◆ **Excerpted passage**
The greater ERG amplitude reduction at higher frequencies also is consistent with other studies that incorporated a sinusoidal flicker stimulus in various psychophysical and electroretinographic methods. Although several studies using flicker stimuli focused on parameters such as higher-order harmonics,44 several groups found contrast sensitivity loss at higher frequencies in glaucoma patients.22,45 Holopigian et al46 similarly showed greater reductions for flicker ERG and visual evoked potential responses at frequencies of 10, 30, 40, and 50 Hz in glaucoma patients. Additional flicker visual evoked potential studies showed response attenuation to be directly proportional to the severity of visual field loss.23,24 These studies corroborate our findings of greater OFF-pathway vulnerability at higher frequencies, although at the time these studies were carried out, it was not known that OFF ganglion cells are more vulnerable in experimental glaucoma.

Although evidence exists that PhNR may be sensitive at detecting early functional changes,18,20,47, 48, 49 we did not find significant decreases in amplitude in the glaucoma participants. This may be because the amplitudes are attenuated in a handheld ERG device, because previous studies showed that the handheld device was able to detect PhNR changes better for moderate to advanced glaucoma, defined as a mean deviation of –6 dB or worse.30,50 Most of the current glaucoma patients had mild disease with a mean deviation of more than –6 dB. Thus, the fact that we did not find a significant reduction in PhNR could imply that measuring the PhNR with a handheld ERG device is not sensitive enough to pick up subtle changes in mild glaucoma, although it is also possible that the interstimulus frequency in our PhNR protocol can be optimized further to identify these differences.31,51 Additionally, further modifications to the PhNR stimulus, such as using a long-step flash, may provide better separation of ON and OFF responses.20,52

Interestingly, we did not identify a difference between glaucoma suspect and control participants in this study. Although glaucoma suspects did show decreased ERG responses, these differences were not significant. Previous flicker ERG studies also did not show a significant change in the ERG response for participants with ocular hypertension.46 Other stimulus methods such as PERG are able to show differences in glaucoma suspects18,19 and that changes on PERG may precede visual field or RNFL thickness changes.53,54 This may illustrate further a limitation of the handheld ERG device and possibly the sinusoidal flicker stimulus paradigm. Future work should investigate how alternative stimuli such as PERG may provide better sensitivity for detecting differences in glaucoma suspects.

Collected data:
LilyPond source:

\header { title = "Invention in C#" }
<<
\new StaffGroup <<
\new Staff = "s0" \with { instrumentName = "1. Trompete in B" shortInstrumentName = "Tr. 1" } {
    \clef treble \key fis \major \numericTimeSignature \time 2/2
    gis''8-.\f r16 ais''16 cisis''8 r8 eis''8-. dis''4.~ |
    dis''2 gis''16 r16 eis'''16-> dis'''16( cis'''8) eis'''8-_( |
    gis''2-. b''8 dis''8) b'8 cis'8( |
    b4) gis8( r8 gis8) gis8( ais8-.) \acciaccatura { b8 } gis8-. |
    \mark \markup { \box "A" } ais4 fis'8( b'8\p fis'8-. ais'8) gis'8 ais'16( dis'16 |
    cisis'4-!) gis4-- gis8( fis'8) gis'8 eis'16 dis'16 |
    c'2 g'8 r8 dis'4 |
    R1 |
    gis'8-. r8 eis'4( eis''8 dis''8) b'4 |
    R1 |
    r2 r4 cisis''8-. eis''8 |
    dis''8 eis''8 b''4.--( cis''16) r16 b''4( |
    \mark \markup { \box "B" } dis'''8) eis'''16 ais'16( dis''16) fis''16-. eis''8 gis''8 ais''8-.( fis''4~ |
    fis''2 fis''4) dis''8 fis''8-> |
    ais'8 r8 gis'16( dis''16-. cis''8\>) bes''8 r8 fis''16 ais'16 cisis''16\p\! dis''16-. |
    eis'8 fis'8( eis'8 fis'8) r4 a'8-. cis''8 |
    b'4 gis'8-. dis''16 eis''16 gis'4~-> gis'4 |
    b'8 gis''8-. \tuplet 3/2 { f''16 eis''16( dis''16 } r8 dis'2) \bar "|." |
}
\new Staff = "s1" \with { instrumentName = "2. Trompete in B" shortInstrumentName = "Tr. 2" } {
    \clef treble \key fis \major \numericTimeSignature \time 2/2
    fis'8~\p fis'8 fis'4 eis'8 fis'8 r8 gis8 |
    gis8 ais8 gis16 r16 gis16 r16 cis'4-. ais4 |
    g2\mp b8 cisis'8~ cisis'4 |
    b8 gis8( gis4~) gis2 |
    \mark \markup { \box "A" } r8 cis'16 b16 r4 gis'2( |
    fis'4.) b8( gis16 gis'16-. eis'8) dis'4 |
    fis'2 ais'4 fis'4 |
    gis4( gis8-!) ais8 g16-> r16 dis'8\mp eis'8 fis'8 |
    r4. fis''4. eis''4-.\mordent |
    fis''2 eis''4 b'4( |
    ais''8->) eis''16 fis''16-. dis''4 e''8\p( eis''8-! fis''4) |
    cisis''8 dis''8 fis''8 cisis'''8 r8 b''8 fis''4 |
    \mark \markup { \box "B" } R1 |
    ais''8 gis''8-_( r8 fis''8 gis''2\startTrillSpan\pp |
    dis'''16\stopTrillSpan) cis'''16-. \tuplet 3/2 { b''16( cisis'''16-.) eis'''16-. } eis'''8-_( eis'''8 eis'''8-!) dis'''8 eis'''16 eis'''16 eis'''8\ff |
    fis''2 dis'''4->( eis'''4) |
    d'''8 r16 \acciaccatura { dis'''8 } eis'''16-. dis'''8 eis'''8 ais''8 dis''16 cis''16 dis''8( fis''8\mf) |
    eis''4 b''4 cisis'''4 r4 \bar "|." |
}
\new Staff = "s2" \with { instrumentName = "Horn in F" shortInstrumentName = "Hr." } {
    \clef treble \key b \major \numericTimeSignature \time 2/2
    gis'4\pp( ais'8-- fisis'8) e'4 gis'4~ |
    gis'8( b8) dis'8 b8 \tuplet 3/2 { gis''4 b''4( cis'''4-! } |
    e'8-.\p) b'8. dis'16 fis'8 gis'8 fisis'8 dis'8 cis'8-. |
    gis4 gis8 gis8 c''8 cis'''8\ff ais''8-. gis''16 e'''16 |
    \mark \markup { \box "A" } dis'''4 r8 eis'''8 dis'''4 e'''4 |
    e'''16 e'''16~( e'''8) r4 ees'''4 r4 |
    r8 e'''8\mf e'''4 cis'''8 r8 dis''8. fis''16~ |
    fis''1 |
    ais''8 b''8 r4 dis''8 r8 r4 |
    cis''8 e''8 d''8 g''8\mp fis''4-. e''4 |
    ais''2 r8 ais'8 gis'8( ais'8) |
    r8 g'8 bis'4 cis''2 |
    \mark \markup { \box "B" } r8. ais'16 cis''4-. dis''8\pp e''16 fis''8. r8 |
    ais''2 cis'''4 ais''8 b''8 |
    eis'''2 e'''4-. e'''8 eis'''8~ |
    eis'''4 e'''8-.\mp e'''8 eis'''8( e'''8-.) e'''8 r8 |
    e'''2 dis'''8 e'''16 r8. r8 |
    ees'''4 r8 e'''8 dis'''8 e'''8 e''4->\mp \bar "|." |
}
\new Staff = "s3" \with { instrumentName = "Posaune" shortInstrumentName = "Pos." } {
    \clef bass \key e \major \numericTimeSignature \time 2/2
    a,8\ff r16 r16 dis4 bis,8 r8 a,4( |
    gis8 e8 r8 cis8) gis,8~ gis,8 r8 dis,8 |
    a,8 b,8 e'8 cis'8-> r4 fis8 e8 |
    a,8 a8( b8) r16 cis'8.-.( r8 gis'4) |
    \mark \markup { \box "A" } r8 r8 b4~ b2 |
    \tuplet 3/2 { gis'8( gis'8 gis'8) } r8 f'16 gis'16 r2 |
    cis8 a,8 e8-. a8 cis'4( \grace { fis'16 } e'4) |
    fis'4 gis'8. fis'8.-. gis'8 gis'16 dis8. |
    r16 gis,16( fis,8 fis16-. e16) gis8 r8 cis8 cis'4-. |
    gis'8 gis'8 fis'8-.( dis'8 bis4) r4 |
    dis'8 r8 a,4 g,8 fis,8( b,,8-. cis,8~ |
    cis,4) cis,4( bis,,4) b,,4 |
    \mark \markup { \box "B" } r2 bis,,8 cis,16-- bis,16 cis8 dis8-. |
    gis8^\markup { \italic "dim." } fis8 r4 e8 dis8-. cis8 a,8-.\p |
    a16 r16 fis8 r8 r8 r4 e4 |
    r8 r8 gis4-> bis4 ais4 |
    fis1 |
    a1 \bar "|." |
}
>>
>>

◆ **What the task requires**
Return the glaucoma ERG passage word for word, from "Interestingly, we did" up to and including "in glaucoma suspects.". Work only from the glaucoma ERG passage.

◆ **Finished task**
Interestingly, we did not identify a difference between glaucoma suspect and control participants in this study. Although glaucoma suspects did show decreased ERG responses, these differences were not significant. Previous flicker ERG studies also did not show a significant change in the ERG response for participants with ocular hypertension.46 Other stimulus methods such as PERG are able to show differences in glaucoma suspects18,19 and that changes on PERG may precede visual field or RNFL thickness changes.53,54 This may illustrate further a limitation of the handheld ERG device and possibly the sinusoidal flicker stimulus paradigm. Future work should investigate how alternative stimuli such as PERG may provide better sensitivity for detecting differences in glaucoma suspects.